Document extract:
........
This past weekend I attended and presented at FOSDEM 2013 in Brussels, Belgium. I arrived in Belgium early on Friday morning, and spent the first hour hanging out at the bus station chatting with Nick Daly and Christopher Webber waiting for a bus that, it turned out, wasn’t coming. So, I hopped a random bus towards the center of town and somehow found my way to the NH City Centre Hotel. After checking in and dropping off my stuff I made my way down to the ULB Campus Solbosch where I proceeded to help in the build-up for FOSDEM.

Build-up for FOSDEM was actually a lot of fun and I met a lot of awesome folks, many of whom have been volunteers for several years. I primarily worked on the buildup of the K Building, where we were almost entirely done by around 4pm, which was apparently a record and had everyone (especially the veterans!) pretty shocked. Around 6pm we had pizza and then headed to our respective hotels before meeting up at the Delirium Café for the FOSDEM Beer Event. Delirium was absolutely packed, and I ended up talking with folks from Aberystwyth University, some of whom who I’d met during buildup. I left Delirium fairly early (12-1am) as I wanted to get to FOSDEM early the next morning to get the GNOME booth setup.

On Saturday I woke up and had a quick breakfast at the hotel and then made my way down to FOSDEM. I was the first one from GNOME to arrive and hung out for a a little while before the event box and t-shirts, arrived and we could setup. The rest of Saturday was spent at the booth except for a brief hour or so when I went down to the H Building to give my talk and get some fries. My talk (Growing GNOME) went well, though I was pretty nervous. After my talk I returned to the booth where I finished out the day before heading back to the hotel, and then to the GNOME Beer Event at La Bécasse. Though the beer event got off to a slow start by around 9 or 10pm it was in full swing with dozens of GNOME users and contributors in attendance.
........
Problem details:
In the account of FOSDEM 2013, around what time was the buildup of the K Building almost entirely done?

Information shown:
........
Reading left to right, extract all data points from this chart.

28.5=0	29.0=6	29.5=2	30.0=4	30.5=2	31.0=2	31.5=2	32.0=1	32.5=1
........
Solution to this task:
Around 4pm.